▶

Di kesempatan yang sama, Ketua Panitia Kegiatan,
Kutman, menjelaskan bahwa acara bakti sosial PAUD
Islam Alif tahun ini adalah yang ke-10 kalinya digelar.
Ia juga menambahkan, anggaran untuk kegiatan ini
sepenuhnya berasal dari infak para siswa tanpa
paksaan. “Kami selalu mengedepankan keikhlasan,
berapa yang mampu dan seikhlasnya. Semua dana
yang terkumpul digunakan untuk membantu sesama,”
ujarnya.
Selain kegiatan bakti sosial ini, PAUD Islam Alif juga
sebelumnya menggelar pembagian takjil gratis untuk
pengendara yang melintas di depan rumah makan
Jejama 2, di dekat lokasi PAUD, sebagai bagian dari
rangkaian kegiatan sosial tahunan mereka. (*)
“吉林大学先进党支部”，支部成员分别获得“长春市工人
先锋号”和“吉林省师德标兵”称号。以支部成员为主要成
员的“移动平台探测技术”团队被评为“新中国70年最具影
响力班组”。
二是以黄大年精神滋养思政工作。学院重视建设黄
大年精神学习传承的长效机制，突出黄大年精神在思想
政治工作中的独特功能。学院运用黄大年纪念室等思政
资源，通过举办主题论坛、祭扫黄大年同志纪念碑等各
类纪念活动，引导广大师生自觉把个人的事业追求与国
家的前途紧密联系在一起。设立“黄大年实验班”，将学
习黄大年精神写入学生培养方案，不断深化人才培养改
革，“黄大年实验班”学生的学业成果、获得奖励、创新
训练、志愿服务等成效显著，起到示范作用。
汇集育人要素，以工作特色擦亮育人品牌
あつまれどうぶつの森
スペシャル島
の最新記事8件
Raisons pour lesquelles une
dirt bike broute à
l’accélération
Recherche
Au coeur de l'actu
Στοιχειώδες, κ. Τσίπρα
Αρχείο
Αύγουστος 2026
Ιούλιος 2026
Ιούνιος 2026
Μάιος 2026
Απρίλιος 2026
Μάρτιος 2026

◀

=== Problem description ===
Reproduce the material verbatim, line by line.

=== Expected answer ===
Di kesempatan yang sama, Ketua Panitia Kegiatan,
Kutman, menjelaskan bahwa acara bakti sosial PAUD
Islam Alif tahun ini adalah yang ke-10 kalinya digelar.
Ia juga menambahkan, anggaran untuk kegiatan ini
sepenuhnya berasal dari infak para siswa tanpa
paksaan. “Kami selalu mengedepankan keikhlasan,
berapa yang mampu dan seikhlasnya. Semua dana
yang terkumpul digunakan untuk membantu sesama,”
ujarnya.
Selain kegiatan bakti sosial ini, PAUD Islam Alif juga
sebelumnya menggelar pembagian takjil gratis untuk
pengendara yang melintas di depan rumah makan
Jejama 2, di dekat lokasi PAUD, sebagai bagian dari
rangkaian kegiatan sosial tahunan mereka. (*)
“吉林大学先进党支部”，支部成员分别获得“长春市工人
先锋号”和“吉林省师德标兵”称号。以支部成员为主要成
员的“移动平台探测技术”团队被评为“新中国70年最具影
响力班组”。
二是以黄大年精神滋养思政工作。学院重视建设黄
大年精神学习传承的长效机制，突出黄大年精神在思想
政治工作中的独特功能。学院运用黄大年纪念室等思政
资源，通过举办主题论坛、祭扫黄大年同志纪念碑等各
类纪念活动，引导广大师生自觉把个人的事业追求与国
家的前途紧密联系在一起。设立“黄大年实验班”，将学
习黄大年精神写入学生培养方案，不断深化人才培养改
革，“黄大年实验班”学生的学业成果、获得奖励、创新
训练、志愿服务等成效显著，起到示范作用。
汇集育人要素，以工作特色擦亮育人品牌
あつまれどうぶつの森
スペシャル島
の最新記事8件
Raisons pour lesquelles une
dirt bike broute à
l’accélération
Recherche
Au coeur de l'actu
Στοιχειώδες, κ. Τσίπρα
Αρχείο
Αύγουστος 2026
Ιούλιος 2026
Ιούνιος 2026
Μάιος 2026
Απρίλιος 2026
Μάρτιος 2026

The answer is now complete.